### Daftar Tugas
1. Terjemahkan kalimat berikut dari petikan tentang tragedi Gaza ke dalam bahasa Inggris: "Runtuhnya Kekaisaran Ottoman membuat Palestina berada di bawah Mandat Inggris."
2. Jawablah pertanyaan berikut berdasarkan petikan tentang tragedi Gaza.
(a) Sudah berapa lama konflik tersebut berakar?
(b) Pada tahun berapa Deklarasi Balfour dikeluarkan?
(c) Dengan sebutan apa rakyat Palestina mengenal peristiwa tahun 1948?

Tragedi Gaza, Peran Muhammadiyah, dan Jalan Damai yang Adil

Tragedi Gaza, Peran Muhammadiyah, dan Jalan Damai yang Adil

MAKLUMAT — Tragedi di Gaza bukanlah fenomena baru yang muncul dalam sekejap. Apa yang kita saksikan hari ini adalah puncak gunung es dari konflik panjang yang telah berakar lebih dari tujuh dekade. Untuk memahami carut-marut situasi saat ini, terutama bagi dunia Islam, kita perlu menengok kembali sejarah. Bukan semata untuk menyalahkan, melainkan untuk mencari benang merah dan menemukan jalan yang lebih adil ke depan.

Persoalan Palestina-Israel bermula dari dinamika geopolitik pasca-Perang Dunia I. Runtuhnya Kekaisaran Ottoman membuat Palestina berada di bawah Mandat Inggris. Saat itu, Inggris mengeluarkan dua janji kontradiktif: kepada Yahudi melalui Deklarasi Balfour 1917 untuk mendirikan “rumah nasional”, dan kepada bangsa Arab untuk kemerdekaan. Deklarasi ini dibuat tanpa konsultasi dengan penduduk asli Palestina dan menjadi titik balik sejarah yang melahirkan ketegangan.

Penulis: Prof. Sukadiono. Foto:Dok KlikMU

Gelombang imigrasi Yahudi meningkat, memicu konflik dengan penduduk Arab. Pada 1948, setelah Mandat Inggris berakhir dan PBB mengeluarkan resolusi pembagian wilayah, Israel mendeklarasikan kemerdekaannya. Bagi rakyat Palestina, peristiwa itu dikenal sebagai Nakba atau “malapetaka”: ribuan orang terusir dari tanah leluhur dan menjadi pengungsi di berbagai negara. Isu pengungsi sejak saat itu menjadi luka terbuka yang tak kunjung sembuh.

### Data Ditampilkan
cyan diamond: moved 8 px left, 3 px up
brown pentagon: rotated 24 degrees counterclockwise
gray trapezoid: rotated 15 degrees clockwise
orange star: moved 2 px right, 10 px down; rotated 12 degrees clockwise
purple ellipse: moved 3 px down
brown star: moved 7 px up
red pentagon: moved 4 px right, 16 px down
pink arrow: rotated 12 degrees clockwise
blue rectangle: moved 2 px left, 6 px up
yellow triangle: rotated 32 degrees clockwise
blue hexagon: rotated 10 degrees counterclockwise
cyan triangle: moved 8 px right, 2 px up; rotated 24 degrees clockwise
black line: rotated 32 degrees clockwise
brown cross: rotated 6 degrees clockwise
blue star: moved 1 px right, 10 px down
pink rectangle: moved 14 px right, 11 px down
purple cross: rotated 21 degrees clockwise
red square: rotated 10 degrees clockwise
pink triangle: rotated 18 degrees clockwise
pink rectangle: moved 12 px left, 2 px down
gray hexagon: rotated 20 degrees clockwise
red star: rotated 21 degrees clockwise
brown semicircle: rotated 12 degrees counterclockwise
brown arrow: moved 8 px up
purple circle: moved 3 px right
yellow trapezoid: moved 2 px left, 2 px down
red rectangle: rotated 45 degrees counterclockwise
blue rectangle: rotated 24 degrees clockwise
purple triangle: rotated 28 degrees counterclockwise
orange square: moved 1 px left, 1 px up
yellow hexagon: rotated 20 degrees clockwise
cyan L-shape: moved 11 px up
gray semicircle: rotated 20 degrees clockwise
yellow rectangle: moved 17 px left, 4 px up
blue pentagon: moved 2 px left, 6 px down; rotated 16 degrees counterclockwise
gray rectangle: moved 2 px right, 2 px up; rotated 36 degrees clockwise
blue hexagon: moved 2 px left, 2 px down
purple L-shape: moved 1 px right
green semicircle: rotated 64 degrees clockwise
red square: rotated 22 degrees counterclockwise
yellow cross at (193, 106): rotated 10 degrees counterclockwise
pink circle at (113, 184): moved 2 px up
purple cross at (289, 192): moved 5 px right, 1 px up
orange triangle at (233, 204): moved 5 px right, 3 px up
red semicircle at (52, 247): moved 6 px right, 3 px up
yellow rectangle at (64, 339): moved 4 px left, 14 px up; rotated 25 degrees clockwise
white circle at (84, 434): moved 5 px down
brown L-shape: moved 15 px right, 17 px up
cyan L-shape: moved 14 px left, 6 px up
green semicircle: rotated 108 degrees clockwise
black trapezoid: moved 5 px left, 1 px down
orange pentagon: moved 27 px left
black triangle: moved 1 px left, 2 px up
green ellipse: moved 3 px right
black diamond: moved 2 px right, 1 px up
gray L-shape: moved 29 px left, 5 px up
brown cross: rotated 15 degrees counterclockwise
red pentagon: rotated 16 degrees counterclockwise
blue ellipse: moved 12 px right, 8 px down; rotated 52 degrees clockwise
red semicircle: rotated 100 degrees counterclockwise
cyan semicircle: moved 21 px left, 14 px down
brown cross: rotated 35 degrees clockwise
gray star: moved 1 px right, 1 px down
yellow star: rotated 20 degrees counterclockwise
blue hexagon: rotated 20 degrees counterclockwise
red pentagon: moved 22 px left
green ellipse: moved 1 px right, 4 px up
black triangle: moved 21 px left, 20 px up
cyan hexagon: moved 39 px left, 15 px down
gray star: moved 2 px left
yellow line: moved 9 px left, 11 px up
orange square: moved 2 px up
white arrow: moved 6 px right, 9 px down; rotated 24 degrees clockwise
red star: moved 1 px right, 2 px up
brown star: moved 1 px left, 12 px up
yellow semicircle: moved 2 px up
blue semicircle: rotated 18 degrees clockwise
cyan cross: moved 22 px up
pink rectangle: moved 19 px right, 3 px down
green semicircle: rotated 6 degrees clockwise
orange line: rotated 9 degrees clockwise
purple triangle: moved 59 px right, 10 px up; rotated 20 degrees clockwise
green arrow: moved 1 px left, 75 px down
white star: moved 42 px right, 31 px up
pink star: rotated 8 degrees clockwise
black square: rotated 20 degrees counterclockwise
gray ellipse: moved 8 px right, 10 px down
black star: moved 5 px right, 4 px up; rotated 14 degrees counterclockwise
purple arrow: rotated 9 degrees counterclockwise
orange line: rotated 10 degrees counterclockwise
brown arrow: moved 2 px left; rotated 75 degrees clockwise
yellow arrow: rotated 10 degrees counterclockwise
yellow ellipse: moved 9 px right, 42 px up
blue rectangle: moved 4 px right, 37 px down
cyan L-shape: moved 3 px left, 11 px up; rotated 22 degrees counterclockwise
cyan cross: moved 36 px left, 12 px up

### Jawaban Tugas
1. The collapse of the Ottoman Empire placed Palestine under the British Mandate.

2.
(a) Lebih dari tujuh dekade.
(b) 1917.
(c) Nakba atau "malapetaka".